▶ EXTRACTED INFORMATION
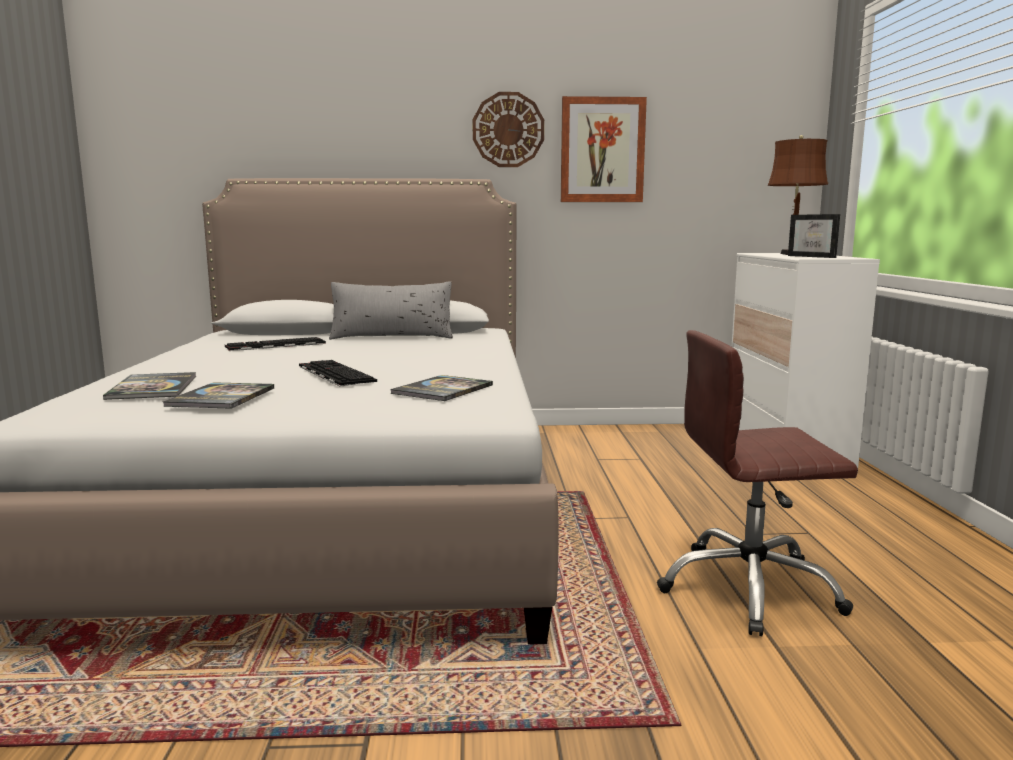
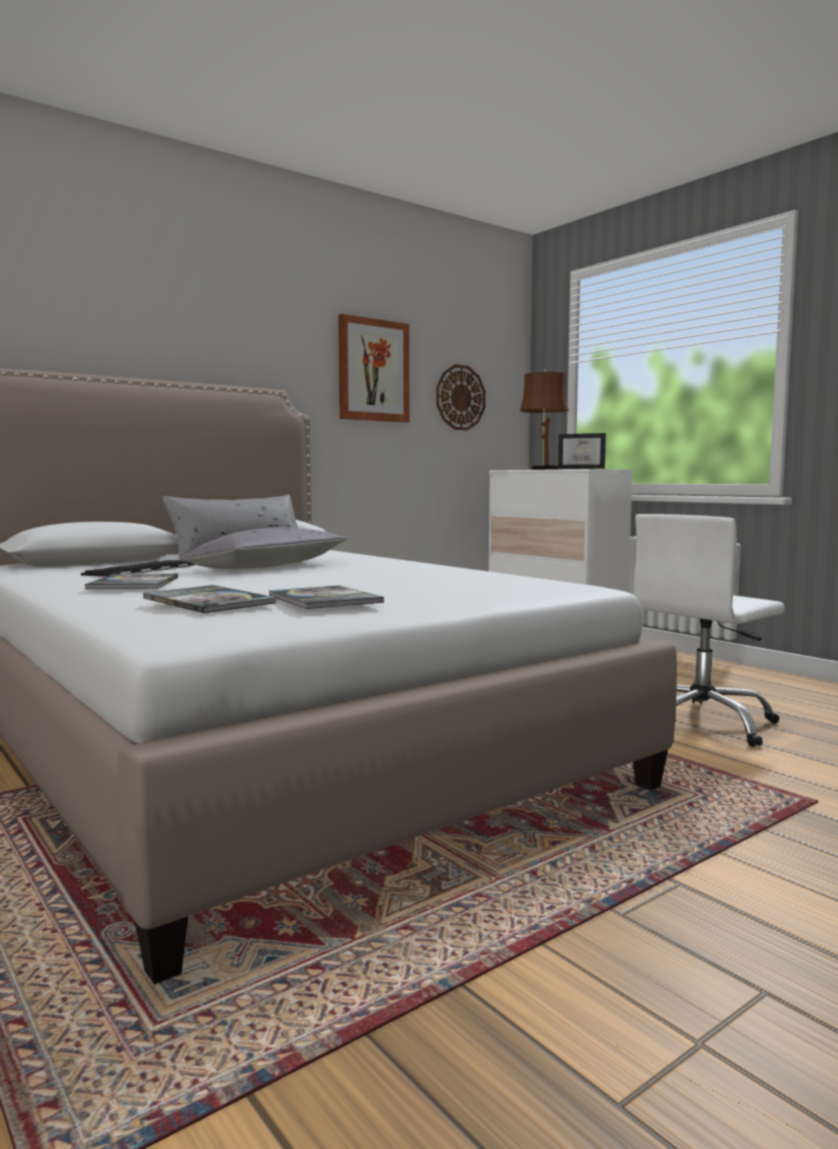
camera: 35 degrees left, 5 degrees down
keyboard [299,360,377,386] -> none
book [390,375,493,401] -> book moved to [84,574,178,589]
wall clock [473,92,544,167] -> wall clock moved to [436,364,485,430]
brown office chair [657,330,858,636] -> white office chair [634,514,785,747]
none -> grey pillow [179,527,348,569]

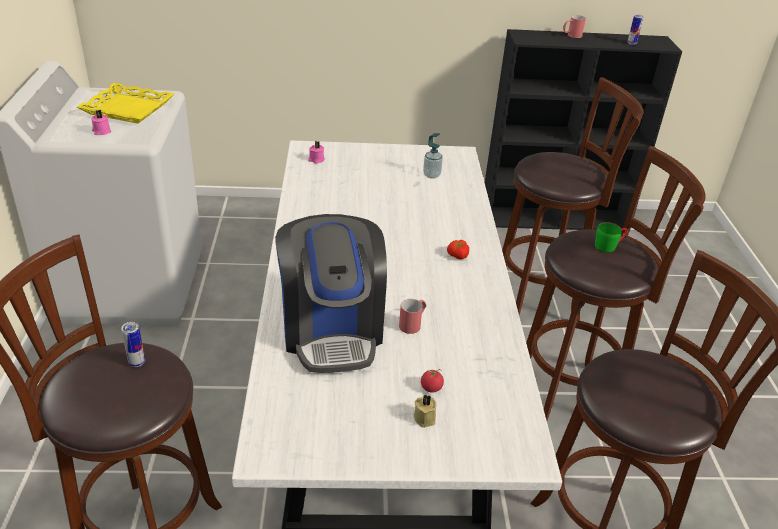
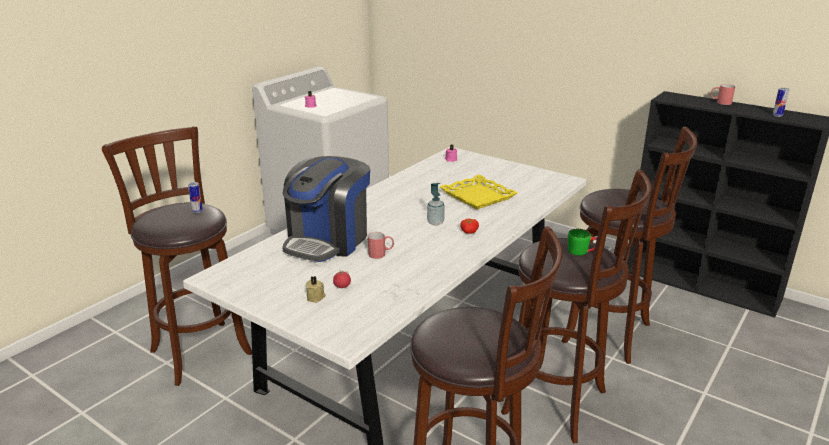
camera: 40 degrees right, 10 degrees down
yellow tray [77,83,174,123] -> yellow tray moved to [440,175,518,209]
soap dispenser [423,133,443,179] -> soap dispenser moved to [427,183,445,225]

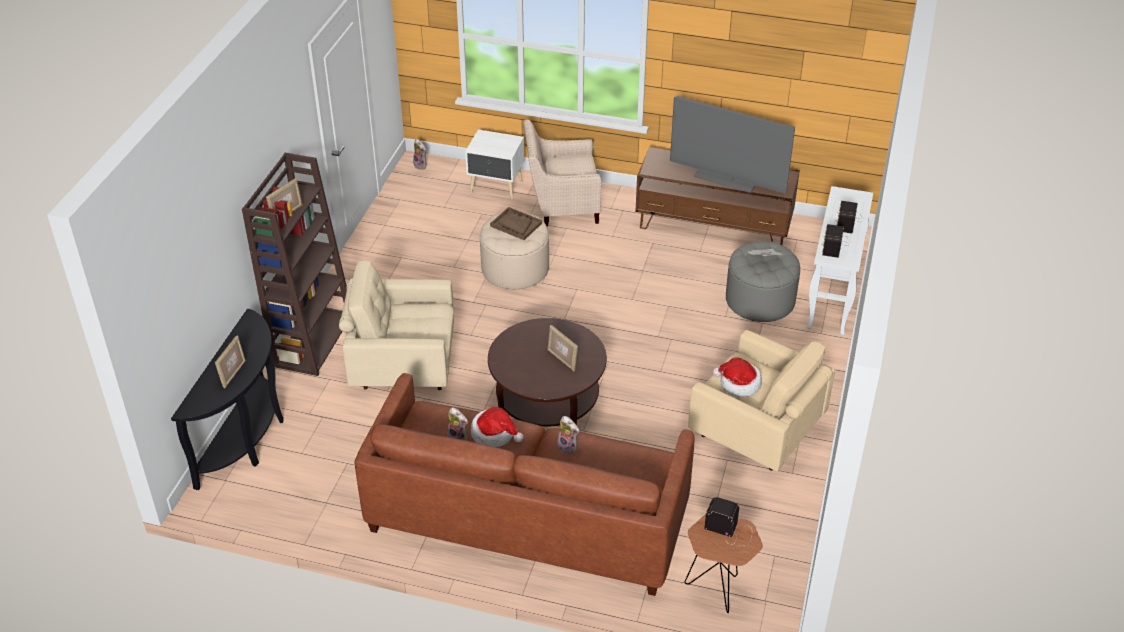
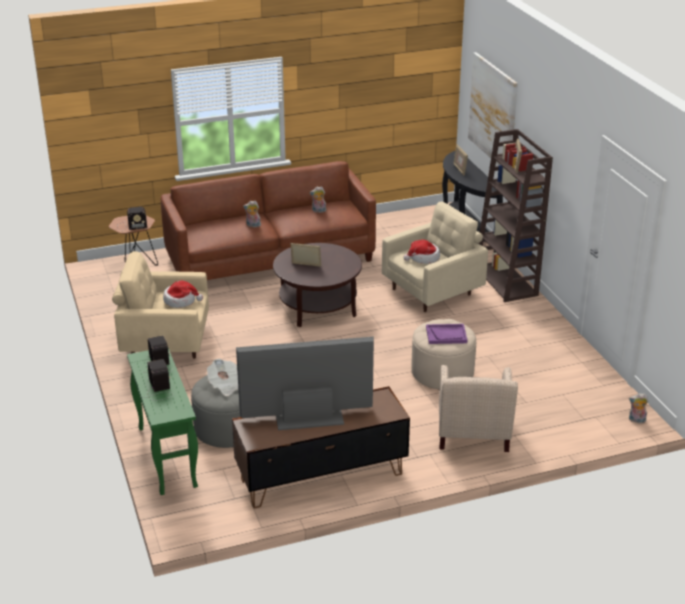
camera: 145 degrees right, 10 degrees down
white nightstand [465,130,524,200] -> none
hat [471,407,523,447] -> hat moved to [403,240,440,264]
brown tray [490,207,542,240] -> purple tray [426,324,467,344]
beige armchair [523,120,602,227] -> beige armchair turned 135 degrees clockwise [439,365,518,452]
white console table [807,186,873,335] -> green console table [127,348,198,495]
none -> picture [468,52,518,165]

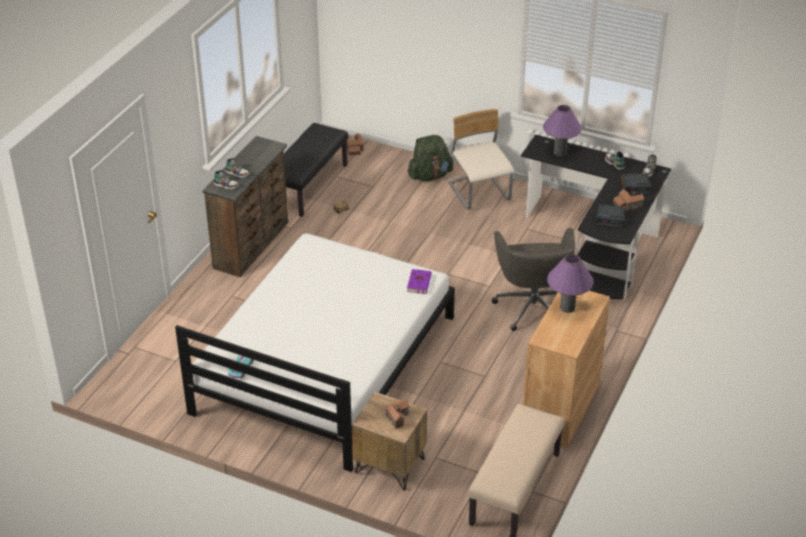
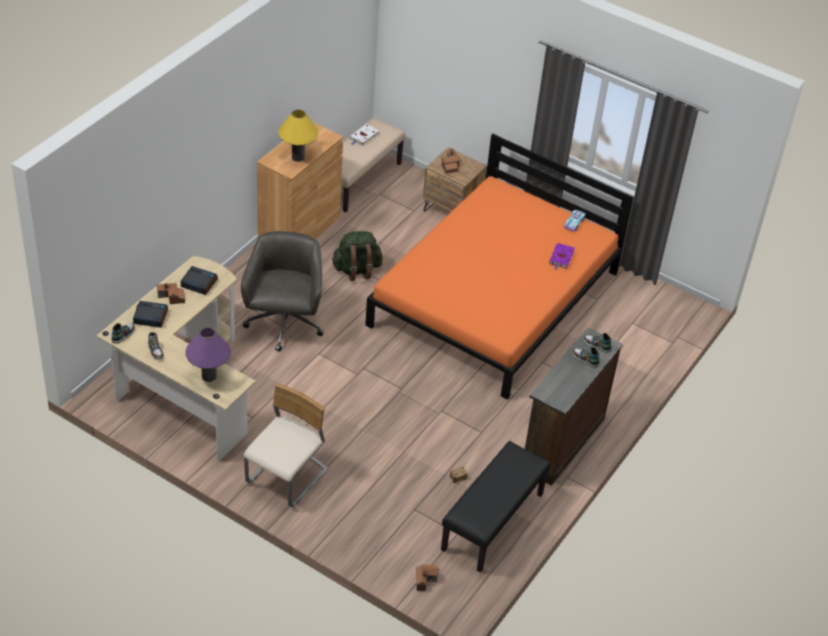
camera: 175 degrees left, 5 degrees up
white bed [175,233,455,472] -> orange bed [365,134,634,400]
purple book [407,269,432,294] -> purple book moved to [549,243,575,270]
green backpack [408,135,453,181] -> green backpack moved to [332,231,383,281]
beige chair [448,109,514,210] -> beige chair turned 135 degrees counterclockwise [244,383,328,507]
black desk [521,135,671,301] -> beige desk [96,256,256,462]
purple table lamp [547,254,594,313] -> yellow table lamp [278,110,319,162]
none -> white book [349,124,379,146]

▶ TASK BRIEF
From the data above, return only the lines starting at the line that holds "brown office chair" and ending at the line that holds "white bed [175,233,455,472]", word for word and without pictures.

▶ SOLUTION FOR THIS PROBLEM
brown office chair [657,330,858,636] -> white office chair [634,514,785,747]
none -> grey pillow [179,527,348,569]

camera: 40 degrees right, 10 degrees down
yellow tray [77,83,174,123] -> yellow tray moved to [440,175,518,209]
soap dispenser [423,133,443,179] -> soap dispenser moved to [427,183,445,225]

camera: 145 degrees right, 10 degrees down
white nightstand [465,130,524,200] -> none
hat [471,407,523,447] -> hat moved to [403,240,440,264]
brown tray [490,207,542,240] -> purple tray [426,324,467,344]
beige armchair [523,120,602,227] -> beige armchair turned 135 degrees clockwise [439,365,518,452]
white console table [807,186,873,335] -> green console table [127,348,198,495]
none -> picture [468,52,518,165]

camera: 175 degrees left, 5 degrees up
white bed [175,233,455,472] -> orange bed [365,134,634,400]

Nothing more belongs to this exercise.